Supplied material:
- - - - -

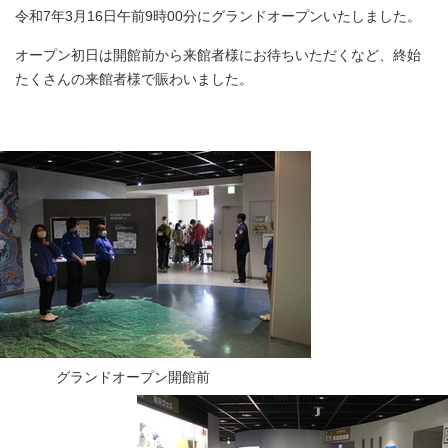
令和7年3月16日午前9時00分にグランドオープンいたしました。
オープン初日は開館前から来館者様にお待ちいただくなど、終始
たくさんの来館者様で賑わいました。
グランドオープン開館前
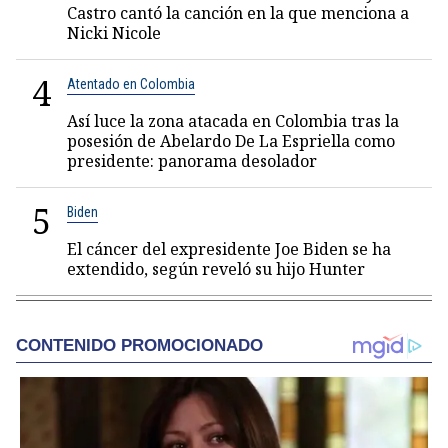
Castro cantó la canción en la que menciona a
Nicki Nicole
4
Atentado en Colombia
Así luce la zona atacada en Colombia tras la
posesión de Abelardo De La Espriella como
presidente: panorama desolador
5
Biden
El cáncer del expresidente Joe Biden se ha
extendido, según reveló su hijo Hunter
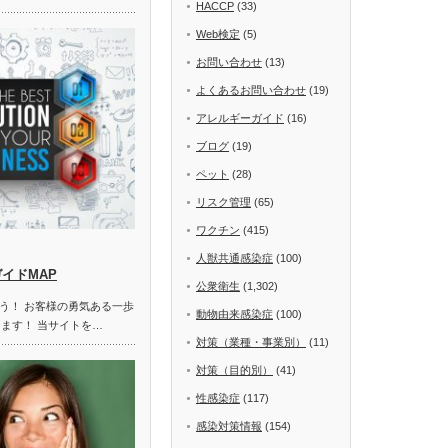
HACCP
(33)
Web検定
(5)
お問い合わせ
(13)
よくあるお問い合わせ
(19)
アレルギーガイド
(16)
ブログ
(19)
ペット
(28)
リスク管理
(65)
ワクチン
(415)
人獣共通感染症
(100)
ガイドMAP
公衆衛生
(1,302)
う！ お客様の勇気ある一歩
動物由来感染症
(100)
します！ 当サイトを…
対策（業種・事業別）
(11)
対策（目的別）
(41)
性感染症
(117)
感染対策情報
(154)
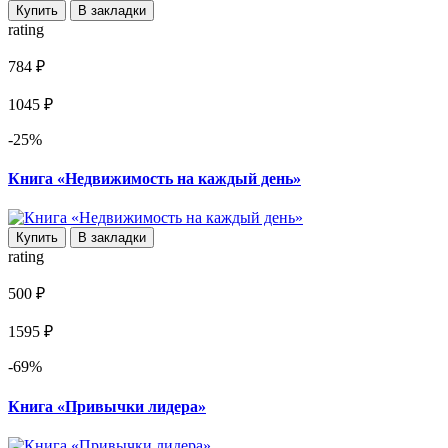
Купить
В закладки
rating
784 ₽
1045 ₽
-25%
Книга «Недвижимость на каждый день»
Купить
В закладки
rating
500 ₽
1595 ₽
-69%
Книга «Привычки лидера»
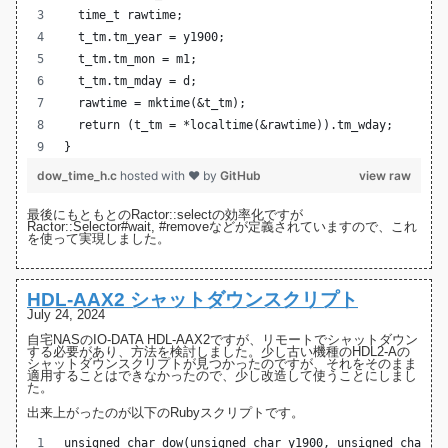
  time_t rawtime;
  t_tm.tm_year = y1900;
  t_tm.tm_mon = m1;
  t_tm.tm_mday = d;
  rawtime = mktime(&t_tm);
  return (t_tm = *localtime(&rawtime)).tm_wday;
}
dow_time_h.c
hosted with ❤ by
GitHub
view raw
最後にもともとのRactor::selectの効率化ですが
Ractor::Selector
#wait
,
#remove
などが定義されていますので、これ
を使って実現しました。
HDL-AAX2 シャットダウンスクリプト
July 24, 2024
自宅NASの
IO-DATA HDL-AAX2
ですが、リモートでシャットダウン
する必要があり、方法を検討しました。少し古い機種の
HDL2-Aの
シャットダウンスクリプト
が見つかったのですが、それをそのまま
適用することはできなかったので、少し改造して使うことにしまし
た。
出来上がったのが以下のRubyスクリプトです。
unsigned char dow(unsigned char y1900, unsigned char m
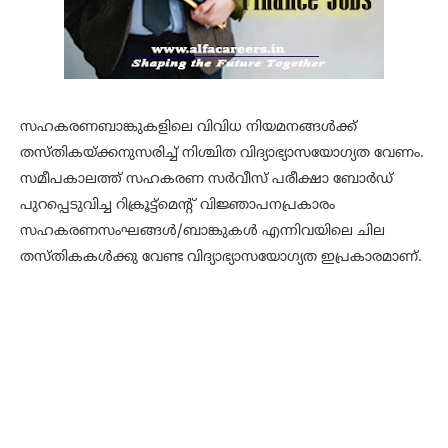
സഹകരണബാങ്കുകളിലെ വിവിധ നിയമനങ്ങള്‍ക്ക്
തസ്തികയ്ക്കനുസരിച്ച് നിശ്ചിത വിദ്യാഭ്യാസയോഗ്യത വേണം.
സമീപകാലത്ത് സഹകരണ സര്‍വീസ് പരീക്ഷാ ബോര്‍ഡ്
പുറപ്പെടുവിച്ച റിക്രൂട്ട്‌മെന്റ് വിജ്ഞാപനപ്രകാരം
സഹകരണസംഘങ്ങള്‍/ബാങ്കുകള്‍ എന്നിവയിലെ ചില
തസ്തികകള്‍ക്കു വേണ്ട വിദ്യാഭ്യാസയോഗ്യത ഇപ്രകാരമാണ്.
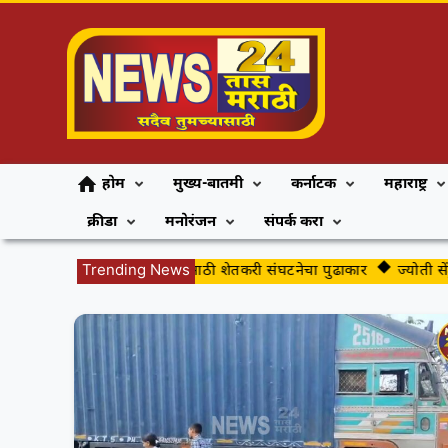
होम
मुख्य-बातमी
कर्नाटक
महाराष्ट्र
क्रीडा
मनोरंजन
संपर्क करा
मार्कंडेय नदीच्या संवर्धनासाठी शेतकरी संघटनेचा पुढाकार
Trending News
ज्योती सें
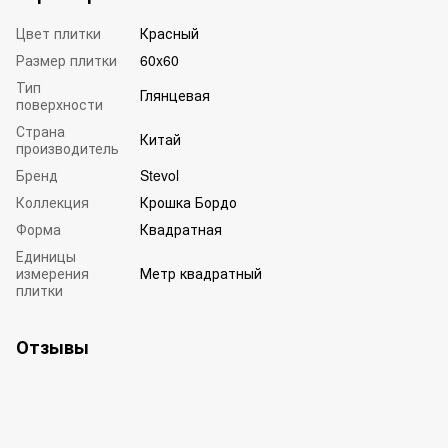
Цвет плитки
Красный
Размер плитки
60x60
Тип
Глянцевая
поверхности
Страна
Китай
производитель
Бренд
Stevol
Коллекция
Крошка Бордо
Форма
Квадратная
Единицы
измерения
Метр квадратный
плитки
Отзывы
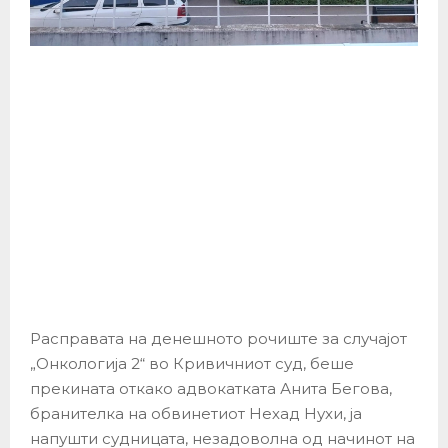
Расправата на денешното рочиште за случајот
„Онкологија 2“ во Кривичниот суд, беше
прекината откако адвокатката Анита Бегова,
бранителка на обвинетиот Нехад Нухи, ја
напушти судницата, незадоволна од начинот на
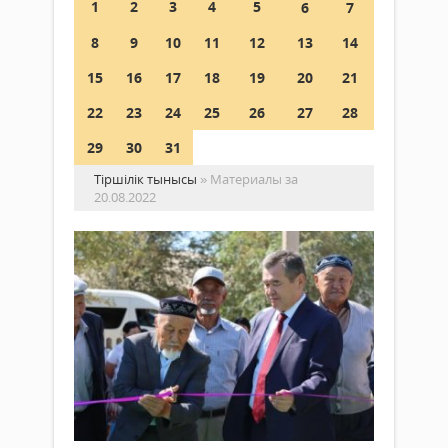
1
2
3
4
5
6
7
8
9
10
11
12
13
14
15
16
17
18
19
20
21
22
23
24
25
26
27
28
29
30
31
Тіршілік тынысы
» Материалы за
20.08.2022
Жа
ны
–
жа
ны
Жаңалықтар
20 тамыз
Обл
2022 ж.
әкімі
750
0
Н.Нә
өтке
Толығырақ
айда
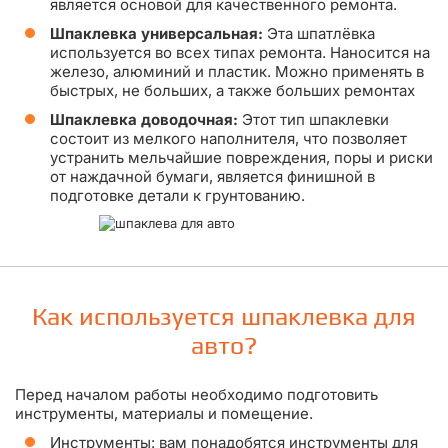
является основой для качественного ремонта.
Шпаклевка универсальная:
Эта шпатлёвка
используется во всех типах ремонта. Наносится на
железо, алюминий и пластик. Можно применять в
быстрых, не больших, а также больших ремонтах
Шпаклевка доводочная:
Этот тип шпаклевки
состоит из мелкого наполнителя, что позволяет
устранить мельчайшие повреждения, поры и риски
от наждачной бумаги, является финишной в
подготовке детали к грунтованию.
Как используется шпаклевка для
авто?
Перед началом работы необходимо подготовить
инструменты, материалы и помещение.
Инструменты: вам понадобятся инструменты для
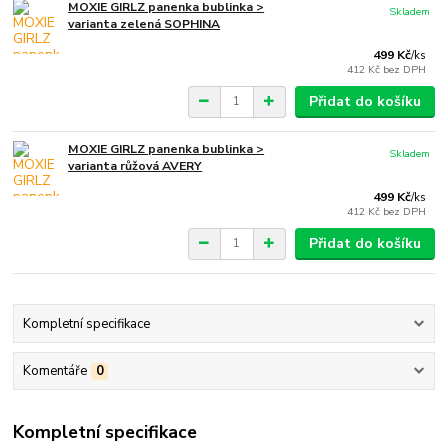
MOXIE GIRLZ panenka bublinka >
Skladem
varianta zelená SOPHINA
499 Kč
/
ks
412 Kč
bez DPH
Přidat do košíku
MOXIE GIRLZ panenka bublinka >
Skladem
varianta růžová AVERY
499 Kč
/
ks
412 Kč
bez DPH
Přidat do košíku
Kompletní specifikace
Komentáře
0
Kompletní specifikace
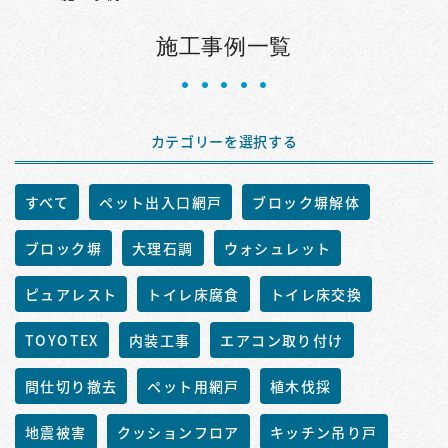
施工事例一覧
カテゴリーを選択する
すべて
ペット出入口網戸
ブロック塀解体
ブロック塀
大理石調
ウォシュレット
ピュアレスト
トイレ床腐食
トイレ床交換
TOYOTEX
内装工事
エアコン取り付け
間仕切り撤去
ペット用網戸
植木伐採
地震被害
クッションフロア
キッチン吊り戸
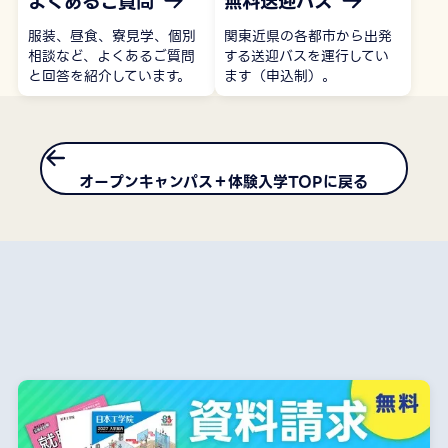
よくあるご質問
無料送迎バス
服装、昼食、寮見学、個別
関東近県の各都市から出発
相談など、よくあるご質問
する送迎バスを運行してい
と回答を紹介しています。
ます（申込制）。
オープンキャンパス＋体験入学TOPに戻る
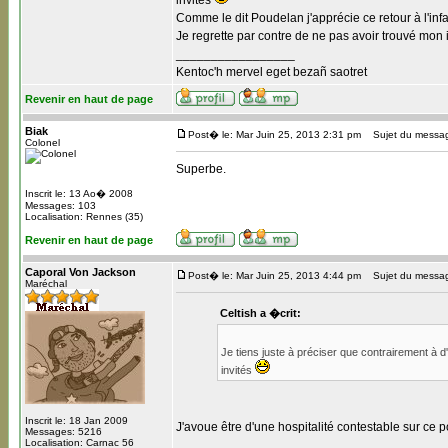
invités
Comme le dit Poudelan j'apprécie ce retour à l'in
Je regrette par contre de ne pas avoir trouvé mon 
_________________
Kentoc'h mervel eget bezañ saotret
Revenir en haut de page
Biak
Post� le: Mar Juin 25, 2013 2:31 pm
Sujet du messa
Colonel
Superbe.
Inscrit le: 13 Ao� 2008
Messages: 103
Localisation: Rennes (35)
Revenir en haut de page
Caporal Von Jackson
Post� le: Mar Juin 25, 2013 4:44 pm
Sujet du messa
Maréchal
Celtish a �crit:
Je tiens juste à préciser que contrairement à d
invités
Inscrit le: 18 Jan 2009
J'avoue être d'une hospitalité contestable sur ce po
Messages: 5216
Localisation: Carnac 56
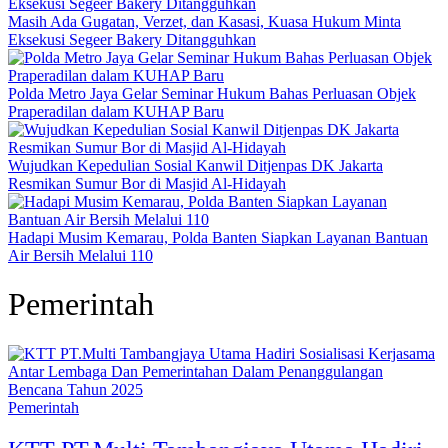
Masih Ada Gugatan, Verzet, dan Kasasi, Kuasa Hukum Minta
Eksekusi Segeer Bakery Ditangguhkan
Polda Metro Jaya Gelar Seminar Hukum Bahas Perluasan Objek
Praperadilan dalam KUHAP Baru
Wujudkan Kepedulian Sosial Kanwil Ditjenpas DK Jakarta
Resmikan Sumur Bor di Masjid Al-Hidayah
Hadapi Musim Kemarau, Polda Banten Siapkan Layanan Bantuan
Air Bersih Melalui 110
Pemerintah
Pemerintah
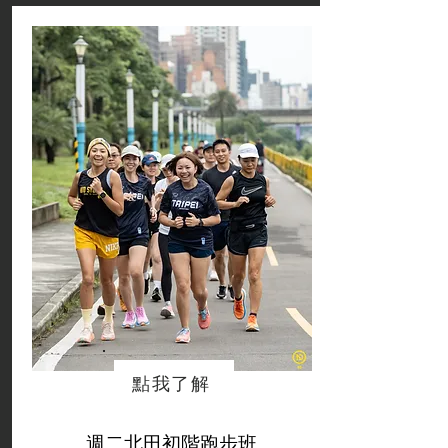
點我了解
週二北田初階跑步班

- - - - -

Exercise:
Only the lines from the one with "Inscrit le: 13 Ao� 2008" through the last line of the listing belong in your answer; copy them exactly and skip the pictures.

Exercise answer:
Inscrit le: 13 Ao� 2008
Messages: 103
Localisation: Rennes (35)
Revenir en haut de page
Caporal Von Jackson
Post� le: Mar Juin 25, 2013 4:44 pm
Sujet du messa
Maréchal
Celtish a �crit:
Je tiens juste à préciser que contrairement à d
invités
Inscrit le: 18 Jan 2009
J'avoue être d'une hospitalité contestable sur ce po
Messages: 5216
Localisation: Carnac 56
Masih Ada Gugatan, Verzet, dan Kasasi, Kuasa Hukum Minta
Eksekusi Segeer Bakery Ditangguhkan
Polda Metro Jaya Gelar Seminar Hukum Bahas Perluasan Objek
Praperadilan dalam KUHAP Baru
Wujudkan Kepedulian Sosial Kanwil Ditjenpas DK Jakarta
Resmikan Sumur Bor di Masjid Al-Hidayah
Hadapi Musim Kemarau, Polda Banten Siapkan Layanan Bantuan
Air Bersih Melalui 110
Pemerintah
Pemerintah
點我了解
週二北田初階跑步班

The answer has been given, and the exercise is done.